------ Information provided ------

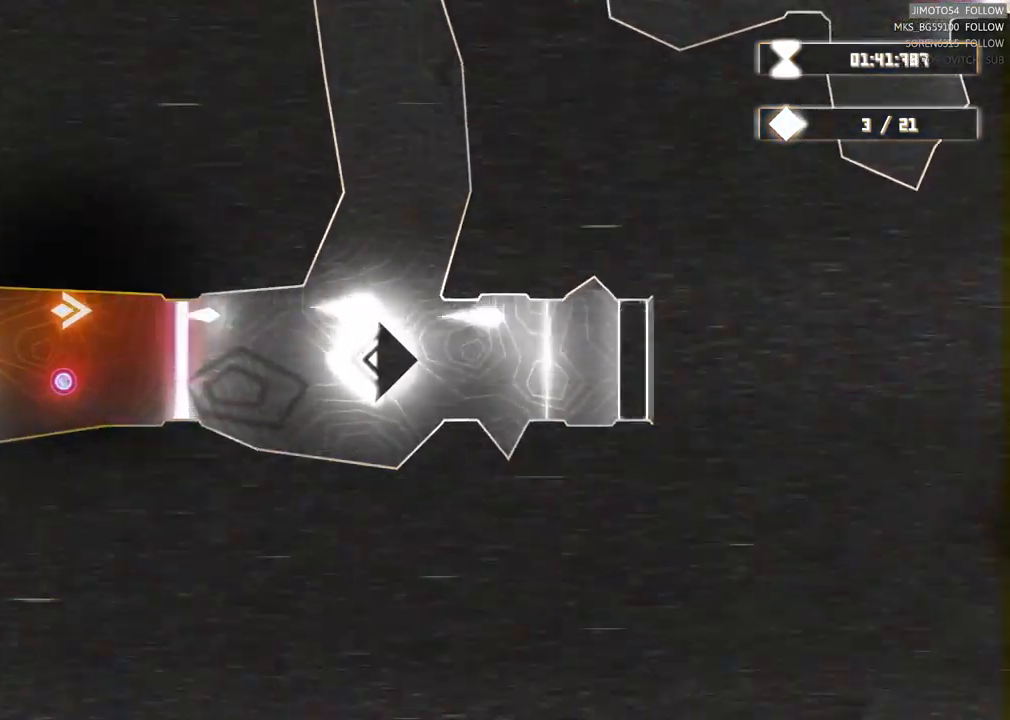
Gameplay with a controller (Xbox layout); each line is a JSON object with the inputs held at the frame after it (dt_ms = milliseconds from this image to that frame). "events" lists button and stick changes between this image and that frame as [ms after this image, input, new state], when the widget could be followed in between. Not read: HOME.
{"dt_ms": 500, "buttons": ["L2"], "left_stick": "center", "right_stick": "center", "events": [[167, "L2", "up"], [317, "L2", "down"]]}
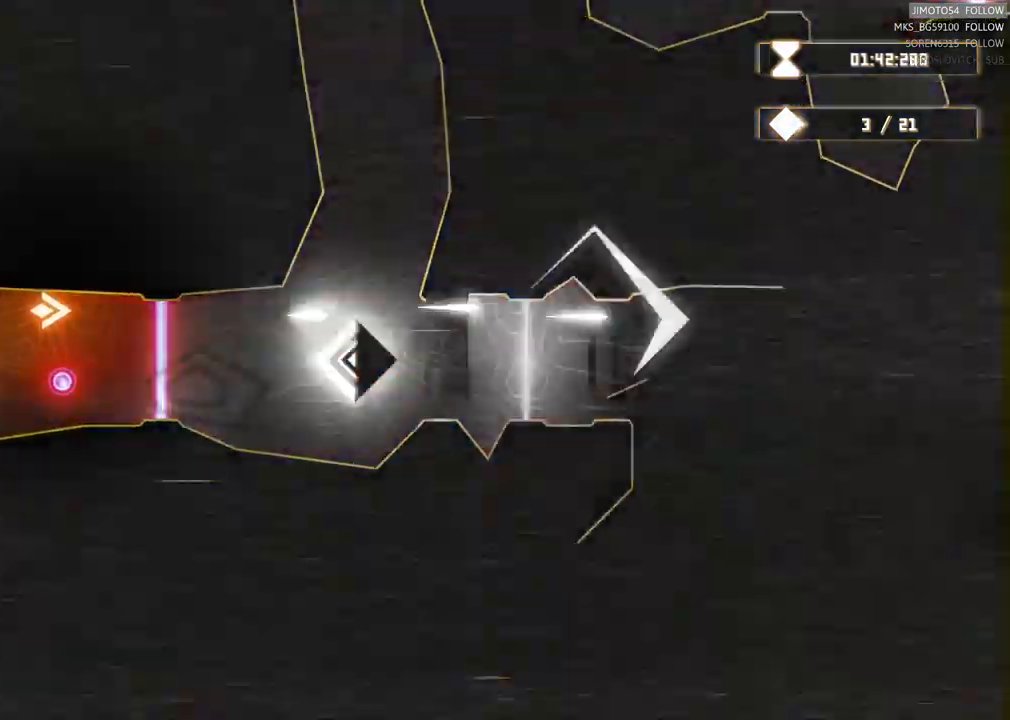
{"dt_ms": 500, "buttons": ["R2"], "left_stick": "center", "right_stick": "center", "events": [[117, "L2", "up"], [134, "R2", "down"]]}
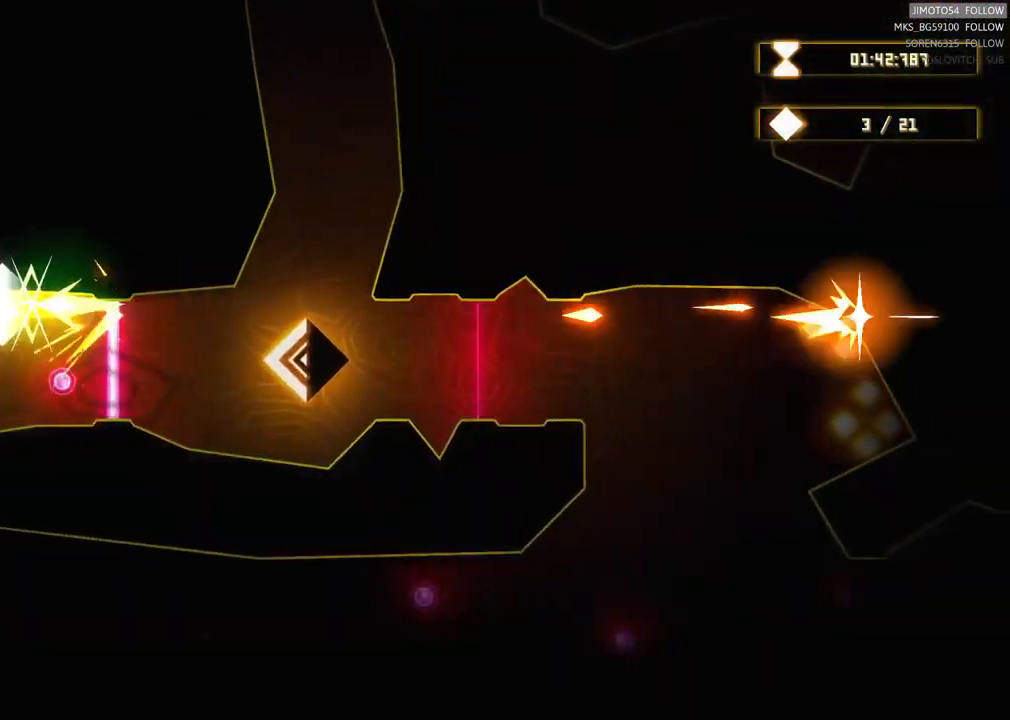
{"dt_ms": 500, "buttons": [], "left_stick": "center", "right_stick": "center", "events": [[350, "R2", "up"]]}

------

# Instructions for the task:
Only lines that contain "down" are needed, so copy each of them from the data.

# Solution:
{"dt_ms": 500, "buttons": ["L2"], "left_stick": "center", "right_stick": "center", "events": [[167, "L2", "up"], [317, "L2", "down"]]}
{"dt_ms": 500, "buttons": ["R2"], "left_stick": "center", "right_stick": "center", "events": [[117, "L2", "up"], [134, "R2", "down"]]}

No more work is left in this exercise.